## Start PROVIDED MATERIAL

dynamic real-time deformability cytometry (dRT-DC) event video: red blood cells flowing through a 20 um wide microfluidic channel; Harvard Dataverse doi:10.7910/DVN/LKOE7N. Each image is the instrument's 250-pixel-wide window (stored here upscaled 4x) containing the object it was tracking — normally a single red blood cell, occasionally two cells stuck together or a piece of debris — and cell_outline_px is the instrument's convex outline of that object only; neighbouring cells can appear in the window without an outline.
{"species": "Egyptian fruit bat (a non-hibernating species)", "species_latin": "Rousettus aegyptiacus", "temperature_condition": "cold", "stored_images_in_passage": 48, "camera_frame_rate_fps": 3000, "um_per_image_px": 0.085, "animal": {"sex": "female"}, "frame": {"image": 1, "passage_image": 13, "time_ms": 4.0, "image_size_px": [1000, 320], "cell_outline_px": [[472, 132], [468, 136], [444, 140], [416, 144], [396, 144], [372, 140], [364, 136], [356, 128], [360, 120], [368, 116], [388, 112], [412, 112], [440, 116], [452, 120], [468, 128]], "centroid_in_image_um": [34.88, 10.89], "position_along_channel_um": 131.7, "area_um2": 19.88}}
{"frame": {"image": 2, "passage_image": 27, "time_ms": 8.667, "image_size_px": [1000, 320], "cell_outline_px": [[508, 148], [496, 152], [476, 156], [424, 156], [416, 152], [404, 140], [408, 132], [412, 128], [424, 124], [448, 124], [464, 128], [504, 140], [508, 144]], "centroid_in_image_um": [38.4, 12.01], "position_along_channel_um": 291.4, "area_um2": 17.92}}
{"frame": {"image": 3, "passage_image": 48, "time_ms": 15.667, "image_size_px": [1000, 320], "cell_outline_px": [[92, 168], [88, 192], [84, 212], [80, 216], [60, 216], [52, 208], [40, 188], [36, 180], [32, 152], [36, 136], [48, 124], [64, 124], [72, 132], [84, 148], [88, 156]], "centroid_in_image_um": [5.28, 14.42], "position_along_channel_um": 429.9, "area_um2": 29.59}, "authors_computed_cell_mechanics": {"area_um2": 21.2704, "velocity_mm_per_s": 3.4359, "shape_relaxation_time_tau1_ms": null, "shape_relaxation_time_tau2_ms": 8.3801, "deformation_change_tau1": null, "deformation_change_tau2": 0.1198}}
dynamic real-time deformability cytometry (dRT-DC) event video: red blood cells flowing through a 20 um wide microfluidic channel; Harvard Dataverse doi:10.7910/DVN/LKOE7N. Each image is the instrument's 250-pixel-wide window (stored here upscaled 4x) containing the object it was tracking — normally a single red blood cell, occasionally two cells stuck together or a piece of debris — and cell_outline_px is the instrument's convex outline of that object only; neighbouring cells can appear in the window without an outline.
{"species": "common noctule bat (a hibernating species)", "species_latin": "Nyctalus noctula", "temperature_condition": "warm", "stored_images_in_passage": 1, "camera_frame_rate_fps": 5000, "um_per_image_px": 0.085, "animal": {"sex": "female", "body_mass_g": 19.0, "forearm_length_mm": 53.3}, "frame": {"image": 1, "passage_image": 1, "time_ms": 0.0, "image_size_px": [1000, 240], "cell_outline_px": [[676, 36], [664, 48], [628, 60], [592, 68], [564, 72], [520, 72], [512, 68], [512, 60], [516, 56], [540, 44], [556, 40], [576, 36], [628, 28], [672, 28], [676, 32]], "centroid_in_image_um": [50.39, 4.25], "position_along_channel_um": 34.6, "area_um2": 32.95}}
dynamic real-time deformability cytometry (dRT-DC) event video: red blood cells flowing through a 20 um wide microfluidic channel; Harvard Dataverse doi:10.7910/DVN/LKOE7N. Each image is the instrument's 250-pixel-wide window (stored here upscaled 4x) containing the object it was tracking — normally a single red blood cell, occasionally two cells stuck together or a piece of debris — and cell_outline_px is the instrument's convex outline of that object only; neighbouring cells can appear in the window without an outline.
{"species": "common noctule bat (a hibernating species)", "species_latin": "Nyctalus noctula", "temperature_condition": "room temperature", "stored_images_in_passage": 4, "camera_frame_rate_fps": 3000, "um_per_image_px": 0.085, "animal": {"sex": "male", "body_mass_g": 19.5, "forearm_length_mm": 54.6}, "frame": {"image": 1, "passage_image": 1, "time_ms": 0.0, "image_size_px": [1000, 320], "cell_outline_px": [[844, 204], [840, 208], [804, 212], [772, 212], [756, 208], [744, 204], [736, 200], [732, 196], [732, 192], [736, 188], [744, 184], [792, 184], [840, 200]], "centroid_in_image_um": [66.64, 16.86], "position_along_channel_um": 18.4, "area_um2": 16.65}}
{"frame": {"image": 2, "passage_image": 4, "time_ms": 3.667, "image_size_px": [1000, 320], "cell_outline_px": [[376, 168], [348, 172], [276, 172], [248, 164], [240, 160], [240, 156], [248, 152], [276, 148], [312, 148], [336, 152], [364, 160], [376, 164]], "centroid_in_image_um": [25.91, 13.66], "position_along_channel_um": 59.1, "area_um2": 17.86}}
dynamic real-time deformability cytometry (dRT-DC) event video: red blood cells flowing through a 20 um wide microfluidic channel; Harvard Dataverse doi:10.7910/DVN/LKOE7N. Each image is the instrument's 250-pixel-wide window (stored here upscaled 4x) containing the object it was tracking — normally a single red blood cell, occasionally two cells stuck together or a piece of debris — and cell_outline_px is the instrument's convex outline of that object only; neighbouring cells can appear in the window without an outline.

## End PROVIDED MATERIAL

§ TASK GOAL: Transcribe all the entries, keeping each one exactly as it is.

§ OUTPUT BELOW:
dynamic real-time deformability cytometry (dRT-DC) event video: red blood cells flowing through a 20 um wide microfluidic channel; Harvard Dataverse doi:10.7910/DVN/LKOE7N. Each image is the instrument's 250-pixel-wide window (stored here upscaled 4x) containing the object it was tracking — normally a single red blood cell, occasionally two cells stuck together or a piece of debris — and cell_outline_px is the instrument's convex outline of that object only; neighbouring cells can appear in the window without an outline.
{"species": "Egyptian fruit bat (a non-hibernating species)", "species_latin": "Rousettus aegyptiacus", "temperature_condition": "cold", "stored_images_in_passage": 48, "camera_frame_rate_fps": 3000, "um_per_image_px": 0.085, "animal": {"sex": "female"}, "frame": {"image": 1, "passage_image": 13, "time_ms": 4.0, "image_size_px": [1000, 320], "cell_outline_px": [[472, 132], [468, 136], [444, 140], [416, 144], [396, 144], [372, 140], [364, 136], [356, 128], [360, 120], [368, 116], [388, 112], [412, 112], [440, 116], [452, 120], [468, 128]], "centroid_in_image_um": [34.88, 10.89], "position_along_channel_um": 131.7, "area_um2": 19.88}}
{"frame": {"image": 2, "passage_image": 27, "time_ms": 8.667, "image_size_px": [1000, 320], "cell_outline_px": [[508, 148], [496, 152], [476, 156], [424, 156], [416, 152], [404, 140], [408, 132], [412, 128], [424, 124], [448, 124], [464, 128], [504, 140], [508, 144]], "centroid_in_image_um": [38.4, 12.01], "position_along_channel_um": 291.4, "area_um2": 17.92}}
{"frame": {"image": 3, "passage_image": 48, "time_ms": 15.667, "image_size_px": [1000, 320], "cell_outline_px": [[92, 168], [88, 192], [84, 212], [80, 216], [60, 216], [52, 208], [40, 188], [36, 180], [32, 152], [36, 136], [48, 124], [64, 124], [72, 132], [84, 148], [88, 156]], "centroid_in_image_um": [5.28, 14.42], "position_along_channel_um": 429.9, "area_um2": 29.59}, "authors_computed_cell_mechanics": {"area_um2": 21.2704, "velocity_mm_per_s": 3.4359, "shape_relaxation_time_tau1_ms": null, "shape_relaxation_time_tau2_ms": 8.3801, "deformation_change_tau1": null, "deformation_change_tau2": 0.1198}}
dynamic real-time deformability cytometry (dRT-DC) event video: red blood cells flowing through a 20 um wide microfluidic channel; Harvard Dataverse doi:10.7910/DVN/LKOE7N. Each image is the instrument's 250-pixel-wide window (stored here upscaled 4x) containing the object it was tracking — normally a single red blood cell, occasionally two cells stuck together or a piece of debris — and cell_outline_px is the instrument's convex outline of that object only; neighbouring cells can appear in the window without an outline.
{"species": "common noctule bat (a hibernating species)", "species_latin": "Nyctalus noctula", "temperature_condition": "warm", "stored_images_in_passage": 1, "camera_frame_rate_fps": 5000, "um_per_image_px": 0.085, "animal": {"sex": "female", "body_mass_g": 19.0, "forearm_length_mm": 53.3}, "frame": {"image": 1, "passage_image": 1, "time_ms": 0.0, "image_size_px": [1000, 240], "cell_outline_px": [[676, 36], [664, 48], [628, 60], [592, 68], [564, 72], [520, 72], [512, 68], [512, 60], [516, 56], [540, 44], [556, 40], [576, 36], [628, 28], [672, 28], [676, 32]], "centroid_in_image_um": [50.39, 4.25], "position_along_channel_um": 34.6, "area_um2": 32.95}}
dynamic real-time deformability cytometry (dRT-DC) event video: red blood cells flowing through a 20 um wide microfluidic channel; Harvard Dataverse doi:10.7910/DVN/LKOE7N. Each image is the instrument's 250-pixel-wide window (stored here upscaled 4x) containing the object it was tracking — normally a single red blood cell, occasionally two cells stuck together or a piece of debris — and cell_outline_px is the instrument's convex outline of that object only; neighbouring cells can appear in the window without an outline.
{"species": "common noctule bat (a hibernating species)", "species_latin": "Nyctalus noctula", "temperature_condition": "room temperature", "stored_images_in_passage": 4, "camera_frame_rate_fps": 3000, "um_per_image_px": 0.085, "animal": {"sex": "male", "body_mass_g": 19.5, "forearm_length_mm": 54.6}, "frame": {"image": 1, "passage_image": 1, "time_ms": 0.0, "image_size_px": [1000, 320], "cell_outline_px": [[844, 204], [840, 208], [804, 212], [772, 212], [756, 208], [744, 204], [736, 200], [732, 196], [732, 192], [736, 188], [744, 184], [792, 184], [840, 200]], "centroid_in_image_um": [66.64, 16.86], "position_along_channel_um": 18.4, "area_um2": 16.65}}
{"frame": {"image": 2, "passage_image": 4, "time_ms": 3.667, "image_size_px": [1000, 320], "cell_outline_px": [[376, 168], [348, 172], [276, 172], [248, 164], [240, 160], [240, 156], [248, 152], [276, 148], [312, 148], [336, 152], [364, 160], [376, 164]], "centroid_in_image_um": [25.91, 13.66], "position_along_channel_um": 59.1, "area_um2": 17.86}}
dynamic real-time deformability cytometry (dRT-DC) event video: red blood cells flowing through a 20 um wide microfluidic channel; Harvard Dataverse doi:10.7910/DVN/LKOE7N. Each image is the instrument's 250-pixel-wide window (stored here upscaled 4x) containing the object it was tracking — normally a single red blood cell, occasionally two cells stuck together or a piece of debris — and cell_outline_px is the instrument's convex outline of that object only; neighbouring cells can appear in the window without an outline.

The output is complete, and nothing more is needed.